> _WHAT TO WORK ON_:
A) Render this sentence from the cuff feeding apparatus passage into Spanish: "The details of the delivery roller 8 will be apparent from the following description in conjunction with FIG. 3."
B) Carry the cuff feeding apparatus passage forward from its last sentence.

> _DOCUMENT PASSAGE_:

__________

In this instance, as seen from FIG. 1, a pair of the delivery rollers 8, 8' are adapted to rotate in the opposite directions.
Another drive cylinder 14 is secured centrally and downwardly of the frame member 1 and is provided with a piston rod 14a one end of which is connected with another drive cylinder 16 by an L-shaped angle fitting 15. A piston rod 16a of the drive cylinder 16 extends downwardly between the delivery rollers 8, 8'. A pickup unit is thus defined by the aforementioned parts.
The details of the delivery roller 8 will be apparent from the following description in conjunction with FIG. 3.
The delivery roller 8 is composed of a roller member 82 with a plurality of tapped holes 81. In addition, elastic plate 84 (such as a rubber plate or the like) is formed on its outer periphery with a plurality of an angled needle-shape projections 83 and is fixed to the roller member. The elastic plate 84 is mounted by set screws 85 on the roller member in such a manner that an angled portion each of the projections is oriented to the direction where the delivery roller 8 is rotated. Delivery roller 8' is the same as the delivery roller 8.
For example, in FIG. 4, an inconstant-thickness workpiece feeding apparatus 20, arranged as aforementioned, is carried on a work table 36 together with a bottonholing machine 31, a button sewing machine 32, a button feeder 33, a cuff conveyor 34, and a housing 35 to form an automatic sewing machine 30 such that the respective sewing operations may be automatically performed by actuation of a control panel 37.
In operation, the distance between the guide plates 3, 3' is adjusted by loosening the set screws 4, 4' so as to accommodate the length of the cuff to be sewed while the distance between the delivery rollers 8, 8' is adjusted by loosening set screws 6, 6' so as to move the roller mounting plates 5, 5' to accommodate the stiffness of the cuff. The cuffs are then stacked between the guide plates 3, 3' to obtain the condition as shown in FIG. 2.

__________

[Segmentation data]
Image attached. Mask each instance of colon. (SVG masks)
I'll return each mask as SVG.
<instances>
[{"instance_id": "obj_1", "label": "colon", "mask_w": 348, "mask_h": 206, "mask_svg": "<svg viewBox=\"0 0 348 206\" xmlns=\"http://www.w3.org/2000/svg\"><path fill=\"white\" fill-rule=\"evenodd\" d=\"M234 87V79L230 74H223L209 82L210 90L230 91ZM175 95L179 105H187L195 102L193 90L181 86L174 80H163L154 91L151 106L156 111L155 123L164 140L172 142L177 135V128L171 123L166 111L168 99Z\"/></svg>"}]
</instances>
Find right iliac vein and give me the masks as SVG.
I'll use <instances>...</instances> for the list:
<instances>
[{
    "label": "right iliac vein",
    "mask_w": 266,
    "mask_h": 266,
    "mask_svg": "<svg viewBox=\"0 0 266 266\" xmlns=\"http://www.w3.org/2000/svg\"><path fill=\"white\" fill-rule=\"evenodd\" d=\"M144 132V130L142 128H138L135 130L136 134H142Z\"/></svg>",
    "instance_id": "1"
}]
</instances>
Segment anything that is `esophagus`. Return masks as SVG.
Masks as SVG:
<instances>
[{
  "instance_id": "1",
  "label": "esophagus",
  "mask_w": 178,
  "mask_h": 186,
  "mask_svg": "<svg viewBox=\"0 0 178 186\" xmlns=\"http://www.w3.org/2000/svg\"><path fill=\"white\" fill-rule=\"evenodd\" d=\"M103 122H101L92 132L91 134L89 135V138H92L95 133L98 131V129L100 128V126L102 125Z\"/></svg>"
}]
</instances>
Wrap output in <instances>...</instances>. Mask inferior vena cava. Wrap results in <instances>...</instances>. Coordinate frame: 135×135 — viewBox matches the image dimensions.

__________

> _EXERCISE ANSWERS_:
A) Los detalles del rodillo de entrega 8 resultarán evidentes a partir de la siguiente descripción junto con la FIG. 3.

B)
Under such condition, the lowermost cuff 100n is caused to have its bottom surface abutted against the needle shape projections 83, 83' of the delivery rollers 8, 8' whereas the piston rods 13a, 16a of the drive cylinders 13, 16 are telescoped or retracted, and piston rod 14a of the drive cylinder 14 is projected.
Thereafter, the control panel 37 shown in FIG. 4 is actuated to start the apparatus, whereby drive cylinder 13 is supplied with air to lower the piston rod 13a and drive plate 11 which is attached thereto in the direction of an arrow A shown in FIG. 2.
Upon downward movement of drive plate 11, the connecting pins 10, 10' are also lowered by means of slots 11a, 11a' through which the pins pass such that arms 9, 9' and the roller shafts 7, rotate delivery rollers 8, 8' in the direction of the respective arrows B, B' of FIG. 1 through a predetermined angle that preferably does not exceed 90°.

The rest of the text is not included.